Comment by bosky101

8 months ago

The website and example, and usage looks clean. Kudos! I have some questions around what's happening under the hood that werent evident from an initial read of both your website as well as GitHub.

1. Does subscribe listen for new changes on a transient server(just a queue). Or from a more persistent store?

2. Where do the events persist? I didn't see a connector to postgres. I did see one for s3.

3. What is the default persistence layer you are advocating?

4. Let's say you run 3 instances of the self hosted server. And a random one of them gets a teacher. And 2 random other students gets load balanced to two other servers. How does the teacher get all messages? What's the thread in a distributed setting

5. How do you filter only messages. Eg: only since time T.

6. Pagination / limits to avoid any avalanche?

7. Auth? Custom auth/jwt?

8. REST API to produce?

9. Are consumers restricted to browsers? What about one in node?

10. BONUS: Have you tested if this works embedded as an iframe or embedded in an native/react native mobile app?

4 comments

bosky101

jchanimal 8 months ago

I answered 1-5 in my other reply, hit save and so here's more:

6. There is a limit parameter on the query API, and the underlying data structures utilize async iterator patterns so we have a go-forward path to a streaming (data / query larger than memory) implementation. But for now the decrypt implementation is eager instead of lazy, so that's the first place we'd want to focus to make data > memory workloads no problem.

7. Other embedded databases don't have auth, but we are network-aware so it's a different ballgame. Our next step is read/write access control on a per-ledger basis.

UCAN capability delegation allows us to keep an embedded mindset here, in that authorization becomes a matter of data validity, not something that has to be fetched from a centralized resources. How it works: client device agents generate non-extractable keypairs (like Passkeys) and can link them to account principals via any signing endpoint Fireproof trusts (for starters just the one we run, to an end user it looks like clicking a validation link in an email.) Agents create a new cloud database clock register by locally generating an ephemeral keypair that signs itself over to the principal. Our centralized clock register endpoint only allows updates to the resource identified by the clock's public key ID, from agents which have a valid signed delegation chain to the ephemeral key.

▶ _REQUIREMENT 1_
Answer these from the Fireproof thread, one line each:
(a) Which storage connector did the commenter say they did see?
(b) What parameter does the query API offer for capping results?
(c) What is named as the next step for access control?
▶ _REQUIREMENT 2_
Write out the part of the Fireproof thread starting at "7. Other embedded" and ending at "a per-ledger basis.", swapping "ballgame" for "situation".
▶ _REQUIREMENT 3_
Resume the Fireproof thread from the point where it stops.

▶ _STORED DATA_
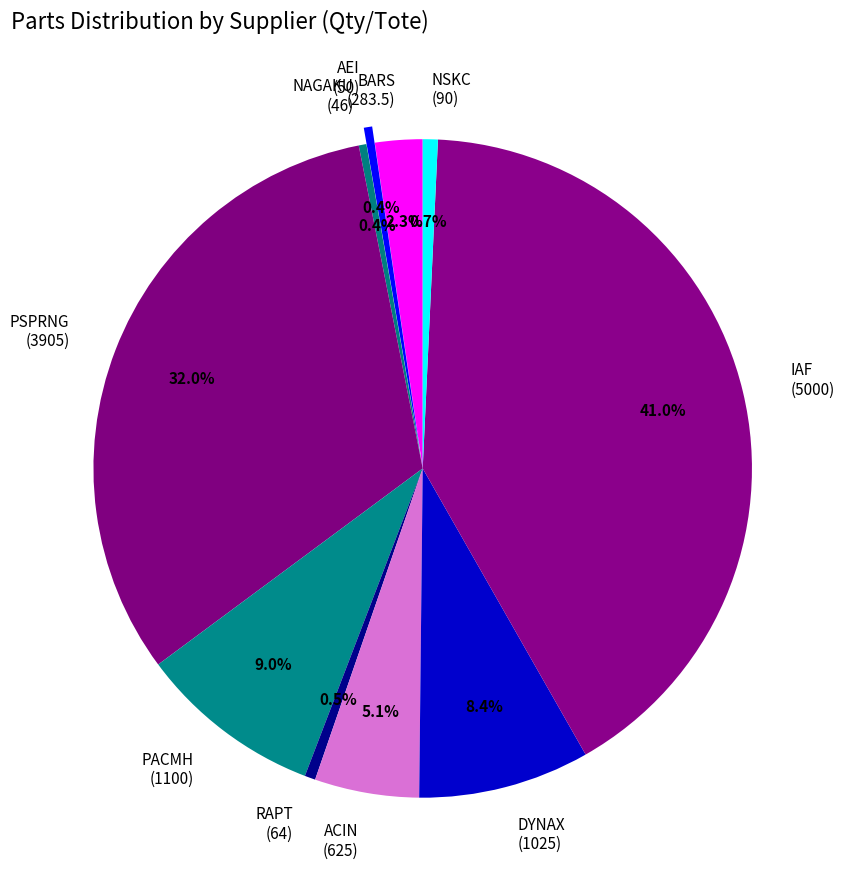

Which slice is the largest?

IAF (5000)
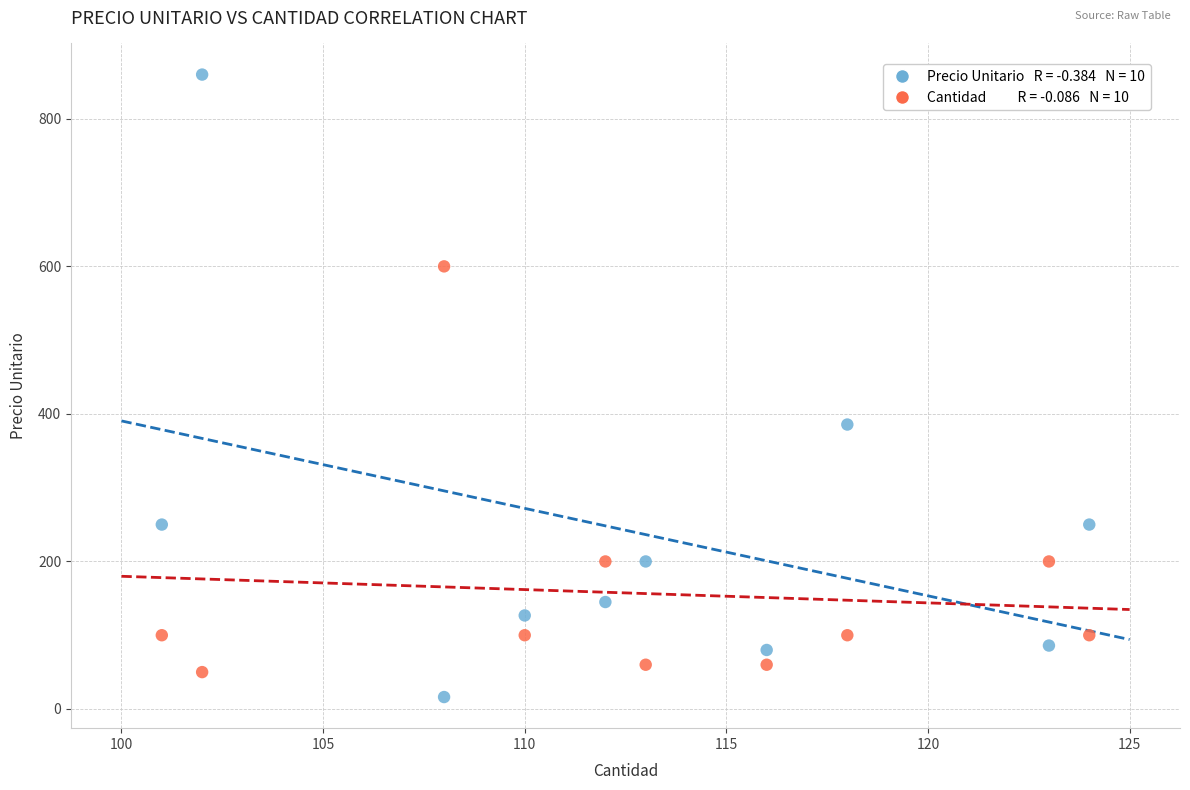

Across all data points, what is the range of Y values (max minus min)?

843.8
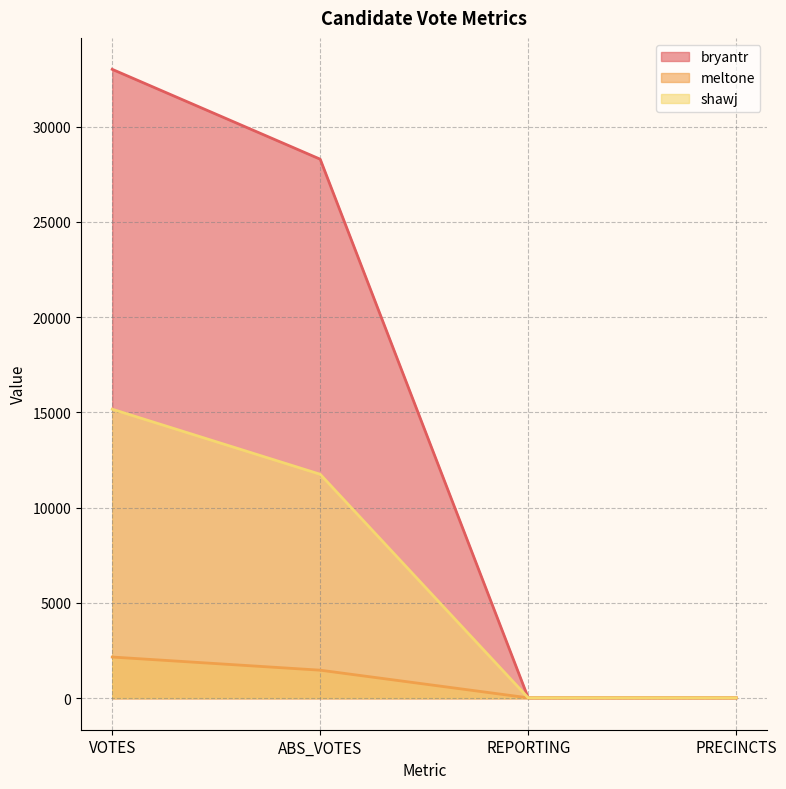

What value does the shawj series have at VOTES, to the nearest 10?

15170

▶ _WRITTEN ANSWER 1_
(a) One for s3.
(b) A limit parameter.
(c) Read/write access control on a per-ledger basis.

▶ _WRITTEN ANSWER 2_
7. Other embedded databases don't have auth, but we are network-aware so it's a different situation. Our next step is read/write access control on a per-ledger basis.

▶ _WRITTEN ANSWER 3_
To a developer it will look something like `db.share("bob@example.com")` and now Fireproof Cloud will let Bob read and/or write the db also.

What's cool about this is that access control changes are just data manipulations, so they can happen offline. And the valid delegations can be safely delivered over any channel. In fact there are no secrets in this system except for the non-extractable keypairs.

If you are thinking to yourself "what about revocation?" -- we are hiring.

8. The sync endpoint has the minimal blob k/v (no list) and register APIs. And can all be floated on top of any raw kv with check-and-set semantics if needed.

We have plans for a REST API in Fireproof Cloud, where if you allow the cloud to decrypt and process your data, we can give you raw queries instead of you replicating and then querying locally. I am thinking a CSV output here would be a good place to start.

9. Runs great anywhere JS runs. We have examples (like CatBot linked above) that subscribe to the ledger on the backend and operate locally, often responding the user events. So the DB is acting as an RPC bus... this is a common pattern in CouchDB so I made sure Fireproof works great like that.

To run in an edge function, you usually aren't gonna replicate to local filesystem, instead you can configure the database to read and write directly with the cloud store. Because of the eager decrypt we do, this is actually pretty fast and not that chatty.

10. The CodePen demo on our homepage is an iframe, works great. We have a contributor (I think I see in the thread here) who is working on React Native -- most of the heavy lift is done, but our gateway interface is only now settling down to where it makes sense to finalize the integration. I have also done Socket Supply for mobile and that works great.

jchanimal 8 months ago

These are awesome questions, I'll try to fold the answers into the docs also.

1. The embedded database subscribes to the remote sync endpoint when it is connected. This subscription might be polling, websocket, or anything else. The local embedded database will try to keep up with changes anyone pushes to the remote endpoint. This is more a backend mechanical thing than an API you'll see.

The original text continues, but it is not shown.